The KPI driven code analysis, developed at the Hasso Plattner Institute, is a static program analysis of source code for the purpose of improving software quality. However, the KPI driven code analysis does not only analyze the source code. Other information sources, such as coding activities, are also included to create a comprehensive impression of the quality and development progress of a software system.

== Mode of operation ==

KPI driven code analysis is a fully automated process which thus enables team activities and modifications to the overall source code of a software system to be monitored in real time. In this way, negative trends become evident as soon as they arise. This “early warning system” thus offers a powerful instrument for reducing costs and increasing development speed.
Through the early-warning approach of KPI driven code analysis, every newly introduced level of complexity is discovered in good time and its impact can thus be minimized. Instead of wasting valuable time trying to reduce legacy complexities, developers can use their time for new functionality, helping the team increase productivity.

== The human factor ==

The “human factor” is included in the KPI driven code analysis which means that it also looks at which code was registered by which developer and when. In this way, the quality of software delivered by each individual developer can be determined and any problems in employee qualification, direction and motivation can be identified early and appropriate measures introduced to resolve them.

== Sources considered ==

In order to determine the key performance indicators (KPIs) – figures which are crucial to the productivity and success of software development projects – numerous data sources related to the software code are read out. For this purpose, KPI driven code analysis borrows methods taken from data mining and business intelligence, otherwise used in accounting and customer analytics. The KPI driven code analysis extracts data from the following sources and consolidates them in an analysis data model. On this data model, the values of the key performance indicators are calculated. The data sources include, in particular:

- Revision Control, also known as version control. In this system every step of each individual developer is tracked for the entire life cycle of the software system. The data describes: “Which developer changed what when.” This data provides a basis for answering the question, “What effort or development cost has been invested in which areas of code?” Prominent revision control systems are Subversion, Git, Perforce, Mercurial, Synergy, ClearCase, …
- Software Test Systems. These provide a read-out as to which parts of the source code have already been tested. With this information, it becomes obvious where there are gaps in testing, possibly even where these gaps were intentionally left (due to the significant cost and effort involved in setting up tests).
- Bug Tracking Systems (Bug Tracker). This information can be used in combination with the information provided by the revision control system to help draw conclusions on the error rate of particular areas of code.
- Issue tracking systems. The information produced by these systems, in conjunction with the information from revision control, enables conclusions to be drawn regarding development activity related to specific technical requirements.
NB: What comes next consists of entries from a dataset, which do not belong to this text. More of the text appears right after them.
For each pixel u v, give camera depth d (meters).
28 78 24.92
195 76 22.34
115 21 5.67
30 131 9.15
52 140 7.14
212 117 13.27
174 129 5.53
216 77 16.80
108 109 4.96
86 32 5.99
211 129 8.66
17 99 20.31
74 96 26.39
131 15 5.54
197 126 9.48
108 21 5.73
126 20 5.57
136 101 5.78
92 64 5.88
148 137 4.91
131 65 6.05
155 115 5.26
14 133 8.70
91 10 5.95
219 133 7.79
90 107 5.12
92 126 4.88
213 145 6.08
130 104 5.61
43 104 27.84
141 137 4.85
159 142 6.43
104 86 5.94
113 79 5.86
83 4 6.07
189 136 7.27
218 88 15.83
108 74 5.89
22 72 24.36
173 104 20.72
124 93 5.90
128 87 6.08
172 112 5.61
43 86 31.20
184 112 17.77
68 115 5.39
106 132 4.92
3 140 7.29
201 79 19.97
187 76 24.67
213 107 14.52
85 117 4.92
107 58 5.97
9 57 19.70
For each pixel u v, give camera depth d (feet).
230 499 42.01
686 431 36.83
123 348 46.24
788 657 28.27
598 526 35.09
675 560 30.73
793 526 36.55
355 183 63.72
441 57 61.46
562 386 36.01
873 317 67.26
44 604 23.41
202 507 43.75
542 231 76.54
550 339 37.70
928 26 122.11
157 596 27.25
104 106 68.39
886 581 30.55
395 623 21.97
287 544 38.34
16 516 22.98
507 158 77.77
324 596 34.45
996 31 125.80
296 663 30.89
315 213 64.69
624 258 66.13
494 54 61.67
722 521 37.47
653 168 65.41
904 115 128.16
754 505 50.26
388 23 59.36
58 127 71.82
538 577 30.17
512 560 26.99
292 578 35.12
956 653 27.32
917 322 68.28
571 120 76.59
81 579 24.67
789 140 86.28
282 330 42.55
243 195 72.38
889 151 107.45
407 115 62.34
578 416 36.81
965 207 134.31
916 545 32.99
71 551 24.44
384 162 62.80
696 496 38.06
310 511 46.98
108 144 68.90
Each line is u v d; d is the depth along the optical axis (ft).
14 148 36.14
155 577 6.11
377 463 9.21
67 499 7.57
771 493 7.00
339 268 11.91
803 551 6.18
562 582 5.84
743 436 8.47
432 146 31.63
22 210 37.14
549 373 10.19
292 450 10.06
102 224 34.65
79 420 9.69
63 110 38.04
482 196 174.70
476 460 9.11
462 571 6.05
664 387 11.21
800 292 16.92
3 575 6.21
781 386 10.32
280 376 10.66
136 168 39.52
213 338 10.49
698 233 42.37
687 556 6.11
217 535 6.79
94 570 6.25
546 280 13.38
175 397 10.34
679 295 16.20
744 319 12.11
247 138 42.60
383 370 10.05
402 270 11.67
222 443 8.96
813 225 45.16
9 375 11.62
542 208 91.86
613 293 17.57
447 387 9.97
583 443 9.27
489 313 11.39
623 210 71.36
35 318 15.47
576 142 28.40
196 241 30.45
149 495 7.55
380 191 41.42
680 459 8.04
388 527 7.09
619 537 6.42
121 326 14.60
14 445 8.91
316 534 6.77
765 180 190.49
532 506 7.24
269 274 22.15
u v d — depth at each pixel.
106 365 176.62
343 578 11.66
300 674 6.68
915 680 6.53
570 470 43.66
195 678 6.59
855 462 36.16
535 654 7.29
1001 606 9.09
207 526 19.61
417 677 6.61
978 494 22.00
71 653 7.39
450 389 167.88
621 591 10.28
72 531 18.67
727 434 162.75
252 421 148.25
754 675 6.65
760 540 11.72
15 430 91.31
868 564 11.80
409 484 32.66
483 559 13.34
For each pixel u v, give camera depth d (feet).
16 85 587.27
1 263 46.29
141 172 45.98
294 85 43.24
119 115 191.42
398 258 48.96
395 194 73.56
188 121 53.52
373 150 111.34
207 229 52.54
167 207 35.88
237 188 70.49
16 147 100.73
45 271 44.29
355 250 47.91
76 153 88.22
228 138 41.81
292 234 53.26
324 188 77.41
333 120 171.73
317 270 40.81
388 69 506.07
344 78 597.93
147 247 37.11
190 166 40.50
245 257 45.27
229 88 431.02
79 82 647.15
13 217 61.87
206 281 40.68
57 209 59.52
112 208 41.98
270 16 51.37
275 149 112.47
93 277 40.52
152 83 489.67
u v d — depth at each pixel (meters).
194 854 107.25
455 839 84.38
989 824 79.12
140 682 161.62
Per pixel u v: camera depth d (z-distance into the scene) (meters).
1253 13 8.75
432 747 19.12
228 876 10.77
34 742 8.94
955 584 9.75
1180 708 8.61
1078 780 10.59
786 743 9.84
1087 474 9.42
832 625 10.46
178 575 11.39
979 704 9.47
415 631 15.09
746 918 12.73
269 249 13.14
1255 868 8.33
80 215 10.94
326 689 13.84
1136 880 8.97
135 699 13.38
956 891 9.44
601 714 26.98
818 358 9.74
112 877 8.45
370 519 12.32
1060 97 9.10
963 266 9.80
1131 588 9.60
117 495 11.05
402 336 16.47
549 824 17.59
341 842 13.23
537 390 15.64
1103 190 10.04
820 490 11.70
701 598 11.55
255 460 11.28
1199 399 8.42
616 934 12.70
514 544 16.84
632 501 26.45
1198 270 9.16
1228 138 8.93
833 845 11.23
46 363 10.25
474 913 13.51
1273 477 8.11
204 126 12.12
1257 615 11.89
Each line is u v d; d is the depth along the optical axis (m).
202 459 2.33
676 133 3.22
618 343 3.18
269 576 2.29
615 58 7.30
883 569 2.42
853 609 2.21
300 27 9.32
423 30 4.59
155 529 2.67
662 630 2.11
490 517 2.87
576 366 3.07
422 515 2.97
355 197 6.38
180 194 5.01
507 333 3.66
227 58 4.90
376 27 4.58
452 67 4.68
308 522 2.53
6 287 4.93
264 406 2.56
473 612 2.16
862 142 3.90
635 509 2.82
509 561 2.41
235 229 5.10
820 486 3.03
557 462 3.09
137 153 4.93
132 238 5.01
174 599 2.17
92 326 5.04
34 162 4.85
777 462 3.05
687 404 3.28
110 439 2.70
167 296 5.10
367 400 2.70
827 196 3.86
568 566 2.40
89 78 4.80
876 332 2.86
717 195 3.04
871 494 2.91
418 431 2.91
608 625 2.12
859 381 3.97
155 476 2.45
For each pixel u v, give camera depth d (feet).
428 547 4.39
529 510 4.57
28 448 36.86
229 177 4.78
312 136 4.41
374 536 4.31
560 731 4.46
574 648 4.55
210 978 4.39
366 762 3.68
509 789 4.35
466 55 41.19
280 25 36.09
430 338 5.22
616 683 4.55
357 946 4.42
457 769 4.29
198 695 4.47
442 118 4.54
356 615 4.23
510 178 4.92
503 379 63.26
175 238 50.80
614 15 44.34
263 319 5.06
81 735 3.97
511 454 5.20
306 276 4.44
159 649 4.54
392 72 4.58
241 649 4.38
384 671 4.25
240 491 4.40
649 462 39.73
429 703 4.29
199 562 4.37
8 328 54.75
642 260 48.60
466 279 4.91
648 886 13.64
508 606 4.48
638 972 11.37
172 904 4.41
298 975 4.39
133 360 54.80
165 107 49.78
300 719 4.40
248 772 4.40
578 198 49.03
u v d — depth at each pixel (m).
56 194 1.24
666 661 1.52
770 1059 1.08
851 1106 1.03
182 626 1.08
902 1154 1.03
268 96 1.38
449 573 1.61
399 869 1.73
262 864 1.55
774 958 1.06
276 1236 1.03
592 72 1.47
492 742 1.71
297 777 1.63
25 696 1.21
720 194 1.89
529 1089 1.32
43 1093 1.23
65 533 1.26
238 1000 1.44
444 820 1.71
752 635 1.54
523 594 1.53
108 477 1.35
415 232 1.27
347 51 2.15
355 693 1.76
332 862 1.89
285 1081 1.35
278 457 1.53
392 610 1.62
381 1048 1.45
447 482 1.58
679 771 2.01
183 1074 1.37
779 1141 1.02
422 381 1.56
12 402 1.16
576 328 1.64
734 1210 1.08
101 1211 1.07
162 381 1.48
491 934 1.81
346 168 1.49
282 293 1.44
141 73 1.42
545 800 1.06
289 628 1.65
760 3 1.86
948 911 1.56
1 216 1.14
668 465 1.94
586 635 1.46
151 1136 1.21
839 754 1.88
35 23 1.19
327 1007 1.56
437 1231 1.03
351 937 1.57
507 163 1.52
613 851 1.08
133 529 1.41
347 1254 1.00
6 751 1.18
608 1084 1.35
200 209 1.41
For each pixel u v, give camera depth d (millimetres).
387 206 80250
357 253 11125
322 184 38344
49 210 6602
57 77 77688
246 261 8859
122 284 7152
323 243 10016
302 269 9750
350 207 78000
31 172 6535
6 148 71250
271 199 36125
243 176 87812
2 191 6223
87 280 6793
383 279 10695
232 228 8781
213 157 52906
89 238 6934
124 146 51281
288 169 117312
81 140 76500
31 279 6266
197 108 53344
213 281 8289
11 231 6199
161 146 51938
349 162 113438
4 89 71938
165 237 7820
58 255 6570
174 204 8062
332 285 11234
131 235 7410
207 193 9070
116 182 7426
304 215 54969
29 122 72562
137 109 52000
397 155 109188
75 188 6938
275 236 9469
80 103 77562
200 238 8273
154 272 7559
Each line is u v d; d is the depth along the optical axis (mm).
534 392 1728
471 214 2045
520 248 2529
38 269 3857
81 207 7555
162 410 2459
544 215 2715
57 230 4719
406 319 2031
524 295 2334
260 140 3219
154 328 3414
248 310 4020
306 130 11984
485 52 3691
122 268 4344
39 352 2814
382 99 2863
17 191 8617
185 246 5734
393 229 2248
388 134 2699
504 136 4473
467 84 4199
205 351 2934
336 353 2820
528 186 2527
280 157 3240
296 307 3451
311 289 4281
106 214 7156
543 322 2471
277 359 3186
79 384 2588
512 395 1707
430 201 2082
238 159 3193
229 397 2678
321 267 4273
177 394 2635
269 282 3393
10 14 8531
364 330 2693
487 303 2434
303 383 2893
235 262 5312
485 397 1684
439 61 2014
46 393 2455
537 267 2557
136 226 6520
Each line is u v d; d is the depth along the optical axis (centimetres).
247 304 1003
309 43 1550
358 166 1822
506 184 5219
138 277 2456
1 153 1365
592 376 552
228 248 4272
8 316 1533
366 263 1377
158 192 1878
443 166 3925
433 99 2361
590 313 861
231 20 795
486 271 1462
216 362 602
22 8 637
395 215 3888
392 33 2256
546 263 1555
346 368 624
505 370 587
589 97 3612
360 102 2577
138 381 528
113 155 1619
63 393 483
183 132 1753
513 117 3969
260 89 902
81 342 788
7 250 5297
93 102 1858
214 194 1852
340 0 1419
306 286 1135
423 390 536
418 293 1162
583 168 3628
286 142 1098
In addition, precise data on time investment can be utilized for the analysis.
- Performance profilers (Profiling (computer programming)). The data on the performance of the software system help to analyze which areas of code consume the most CPU resources.

== Analysis results ==

Due to the many influencing factors which feed into the analysis data model, methods of optimizing the source code can be identified as well as requirements for action in the areas of employee qualification, employee direction and development processes:

- Knowledge as to where source code needs to be reworked because it is too complex or has an inferior runtime performance:
  - Deep nesting which exponentially increases the number of control flow paths.
  - Huge, monolithic code units in which several aspects have been mixed together so that to change one aspect, changes have to be implemented at several points.
  - Identification of unnecessary multi-threading. Multi-threading is an extremely large error source. The run-time behavior of multi-threading code is hard to comprehend meaning the cost and effort required for extensions or maintenance to it is correspondingly high. Thus, as a general rule, unnecessary multi-threading should be avoided.
- Identification of insufficient exception handling. If there are too few try-catch blocks in the code or if nothing is executed in the catch function, the consequences, if program errors arise, can be serious.
- Identification of which sections of source code have been altered since the last software test, i.e. where tests must be performed and where not. This information enables software tests to be planned more intelligently: new functionality can be tested more intensively or resources saved.
- Knowledge of how much cost and effort will be required for the development or extension of a particular software module:
  - When extending existing software modules, a recommendation for action could be to undertake code refactoring.
  - Any newly developed functionality can be analyzed to ascertain whether a target/performance analysis has been performed for the costs and if so why. Were the causes of the deviations from the plan identified, can measures be implemented to increase accuracy in future planning.
- By tracing which developer (team) produced which source code and examining the software created over a sustained period, any deficiencies can be identified as either one-off slips in quality, evidence of a need for improved employee qualification or whether the software development process requires further optimization.

Finally the analysis data model of the KPI driven code analysis provides IT project managers, at a very early stage, with a comprehensive overview of the status of the software produced, the skills and effort of the employees as well as the maturity of the software development process.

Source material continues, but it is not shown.